If he does not return because of thirst, he will return because of encountering things cooked in banana leaves or Luwambo. A man who was brought up on arrow roots has a throat that finds it difficult to understand things like matoke muwambo.
He cannot understand chicken luwambo. He certainly cannot understand goat luwambo. A man from the Slopes understands that a goat, and particularly its ribs, are supposed to taste charcoal fire and not to be wrapped like a baby in banana leaves. That is mistreating a goat and I am not going to sit around watching it happen.
You never know next time, they might decide to serve something called Bell Luwambo or Whispers Luwambo.


Considering that the Kaguta “sausands” are about to desert me, I have been looking around and thinking quite hard where to get a fresh supply.
Certainly, the first idea that has come to my head is to announce that I have an Investment, alias a Pajero, to marry off to the first man who can prove that he knows the language of “sausands.”
I had planned to head for a place called Mbarara where I had heard that fathers of young warriors wanting wives part with those long horned cows that look fit for the Slopes of Mount Kenya where I was born and brought up.
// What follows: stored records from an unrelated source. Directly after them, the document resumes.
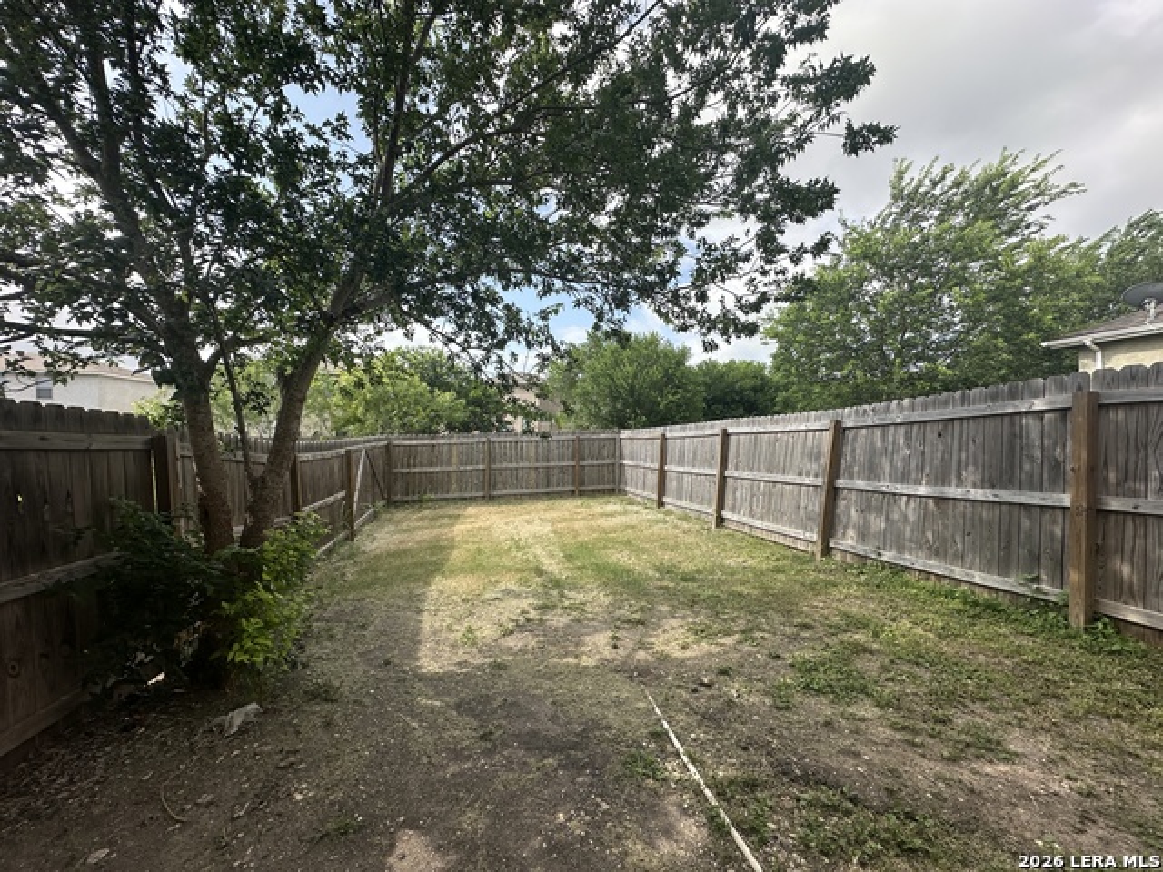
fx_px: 470
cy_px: 436
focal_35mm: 14
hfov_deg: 102.1
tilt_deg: -0.5
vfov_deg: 85.7
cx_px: 582
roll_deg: -1.1
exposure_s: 1/1276
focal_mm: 2.22
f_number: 2.2
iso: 50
My only and big trouble is that there is another fellow here in Kasozi ka Kaloli who has been calling himself Baba Pajero. The fellow shall remain nameless but let it be known that he is also a third rate scribe like I am and therefore a wage earner.
He has been going round here telling everybody that he is the true Baba Pajero and that he has an Investment ready to go to an ambitious young man for quite some “sausands.”
He is saying that his Investment has features that say that she is a Nyankole and a Muganda, that is a hybrid of two sources of beauty.
A Nyankole skirt wearer normally borrows something from the cows in her country.


The horns are very long and so not to be beaten to it, they have long necks on which sit heads that are shaped like oranges. Their legs suggest that they are wearing two pairs of gumboots.
The skirt wearers from Buganda like wearing some long dress called busuti and when they do s0, they look as if they are carrying a whole bunch of bananas on their bottoms.
The whispers around here say that an Investment having a Mnyankole neck and a banana bunch load behind will get a young warrior before one that has Slopes of Mount Kenya blood, so I am being told that I have no chance of leaving this place with any dowry.
I therefore don’t think that I will leave here with any Ankole cows in the form of a dowry.
I have to do something though to get some “sausands” if I have to stay on in this country of everything Luwamho. Perhaps by next Sunday, I will have found something. Let us meet then in this third rate page and find out.